[begin EXERCISE MATERIALS]

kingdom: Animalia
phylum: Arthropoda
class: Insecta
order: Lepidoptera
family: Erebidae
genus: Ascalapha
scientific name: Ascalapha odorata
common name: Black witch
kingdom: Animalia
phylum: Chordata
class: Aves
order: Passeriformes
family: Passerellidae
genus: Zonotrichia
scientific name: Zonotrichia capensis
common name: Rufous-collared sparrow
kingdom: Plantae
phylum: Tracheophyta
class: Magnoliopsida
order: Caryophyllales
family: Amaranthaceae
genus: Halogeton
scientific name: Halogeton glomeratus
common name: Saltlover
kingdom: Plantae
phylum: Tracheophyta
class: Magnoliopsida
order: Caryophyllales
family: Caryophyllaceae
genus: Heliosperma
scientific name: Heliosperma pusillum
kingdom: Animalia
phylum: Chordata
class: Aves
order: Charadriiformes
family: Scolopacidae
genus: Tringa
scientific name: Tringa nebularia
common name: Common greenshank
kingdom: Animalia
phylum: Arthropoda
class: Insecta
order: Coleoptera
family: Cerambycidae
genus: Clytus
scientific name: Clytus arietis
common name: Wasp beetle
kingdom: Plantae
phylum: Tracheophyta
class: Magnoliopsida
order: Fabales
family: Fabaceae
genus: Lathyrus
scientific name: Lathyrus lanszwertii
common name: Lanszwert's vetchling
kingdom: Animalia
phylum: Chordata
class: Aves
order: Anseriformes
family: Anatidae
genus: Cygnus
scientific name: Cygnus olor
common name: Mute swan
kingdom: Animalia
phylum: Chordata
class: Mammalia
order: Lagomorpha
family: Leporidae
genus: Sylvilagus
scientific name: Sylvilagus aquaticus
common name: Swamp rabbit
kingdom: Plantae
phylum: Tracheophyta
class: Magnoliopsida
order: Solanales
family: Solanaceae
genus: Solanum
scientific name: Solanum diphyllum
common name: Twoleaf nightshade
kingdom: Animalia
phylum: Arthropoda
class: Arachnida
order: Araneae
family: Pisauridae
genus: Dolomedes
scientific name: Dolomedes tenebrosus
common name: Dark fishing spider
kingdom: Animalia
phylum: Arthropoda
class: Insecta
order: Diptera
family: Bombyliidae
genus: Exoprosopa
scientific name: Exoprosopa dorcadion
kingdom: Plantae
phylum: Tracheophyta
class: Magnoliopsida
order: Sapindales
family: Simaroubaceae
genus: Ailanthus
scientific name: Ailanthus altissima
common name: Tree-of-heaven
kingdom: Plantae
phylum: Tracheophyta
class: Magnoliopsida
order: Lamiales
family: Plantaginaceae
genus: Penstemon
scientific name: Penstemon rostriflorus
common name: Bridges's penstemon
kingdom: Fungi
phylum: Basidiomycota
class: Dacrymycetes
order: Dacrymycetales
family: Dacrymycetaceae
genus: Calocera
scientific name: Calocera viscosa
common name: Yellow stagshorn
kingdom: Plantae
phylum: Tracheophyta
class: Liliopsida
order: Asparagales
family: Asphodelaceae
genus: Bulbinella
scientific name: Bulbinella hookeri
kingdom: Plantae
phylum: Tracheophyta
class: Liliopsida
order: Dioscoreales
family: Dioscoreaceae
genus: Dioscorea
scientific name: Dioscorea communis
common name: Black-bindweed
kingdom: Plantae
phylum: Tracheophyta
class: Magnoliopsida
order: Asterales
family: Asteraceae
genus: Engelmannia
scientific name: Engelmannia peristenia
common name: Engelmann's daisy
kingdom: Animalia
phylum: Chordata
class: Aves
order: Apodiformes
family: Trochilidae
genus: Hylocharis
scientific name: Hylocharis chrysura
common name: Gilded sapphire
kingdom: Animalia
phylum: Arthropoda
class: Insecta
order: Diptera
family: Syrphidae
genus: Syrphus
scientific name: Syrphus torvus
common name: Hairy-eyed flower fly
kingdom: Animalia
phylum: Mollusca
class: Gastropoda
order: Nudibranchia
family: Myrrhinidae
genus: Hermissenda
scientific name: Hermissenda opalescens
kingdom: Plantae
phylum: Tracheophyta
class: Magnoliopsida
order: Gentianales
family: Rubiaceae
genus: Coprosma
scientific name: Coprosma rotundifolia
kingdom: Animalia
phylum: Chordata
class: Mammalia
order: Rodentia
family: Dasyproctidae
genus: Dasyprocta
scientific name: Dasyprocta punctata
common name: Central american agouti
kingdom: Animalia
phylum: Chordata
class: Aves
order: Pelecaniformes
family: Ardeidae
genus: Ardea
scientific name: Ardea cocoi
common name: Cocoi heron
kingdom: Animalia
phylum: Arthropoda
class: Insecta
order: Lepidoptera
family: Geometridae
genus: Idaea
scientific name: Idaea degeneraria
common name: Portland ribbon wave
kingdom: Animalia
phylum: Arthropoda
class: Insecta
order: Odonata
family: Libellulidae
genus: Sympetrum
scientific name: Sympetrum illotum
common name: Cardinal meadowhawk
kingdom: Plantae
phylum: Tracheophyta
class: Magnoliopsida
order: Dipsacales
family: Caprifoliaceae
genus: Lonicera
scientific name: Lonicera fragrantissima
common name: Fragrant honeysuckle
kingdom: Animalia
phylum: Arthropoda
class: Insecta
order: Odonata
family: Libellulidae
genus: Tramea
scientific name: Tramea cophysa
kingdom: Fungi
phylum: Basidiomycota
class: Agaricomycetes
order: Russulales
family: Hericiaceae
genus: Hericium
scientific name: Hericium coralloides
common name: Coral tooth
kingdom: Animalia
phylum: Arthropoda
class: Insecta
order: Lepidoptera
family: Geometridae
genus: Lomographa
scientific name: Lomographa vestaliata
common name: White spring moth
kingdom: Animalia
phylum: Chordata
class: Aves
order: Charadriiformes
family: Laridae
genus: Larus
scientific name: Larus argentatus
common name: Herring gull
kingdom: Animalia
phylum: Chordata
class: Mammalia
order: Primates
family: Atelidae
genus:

[end EXERCISE MATERIALS]

_DIRECTIVE:_ Give the lines of the entries as a Markdown table, starting at the line with "genus: Tramea" and running through the last line of the entries. Use the columns Row and Line, number each row, and leave out blank lines.

_RESULT OF THIS EXERCISE:_
| Row | Line |
|---|---|
| 1 | genus: Tramea |
| 2 | scientific name: Tramea cophysa |
| 3 | kingdom: Fungi |
| 4 | phylum: Basidiomycota |
| 5 | class: Agaricomycetes |
| 6 | order: Russulales |
| 7 | family: Hericiaceae |
| 8 | genus: Hericium |
| 9 | scientific name: Hericium coralloides |
| 10 | common name: Coral tooth |
| 11 | kingdom: Animalia |
| 12 | phylum: Arthropoda |
| 13 | class: Insecta |
| 14 | order: Lepidoptera |
| 15 | family: Geometridae |
| 16 | genus: Lomographa |
| 17 | scientific name: Lomographa vestaliata |
| 18 | common name: White spring moth |
| 19 | kingdom: Animalia |
| 20 | phylum: Chordata |
| 21 | class: Aves |
| 22 | order: Charadriiformes |
| 23 | family: Laridae |
| 24 | genus: Larus |
| 25 | scientific name: Larus argentatus |
| 26 | common name: Herring gull |
| 27 | kingdom: Animalia |
| 28 | phylum: Chordata |
| 29 | class: Mammalia |
| 30 | order: Primates |
| 31 | family: Atelidae |
| 32 | genus: |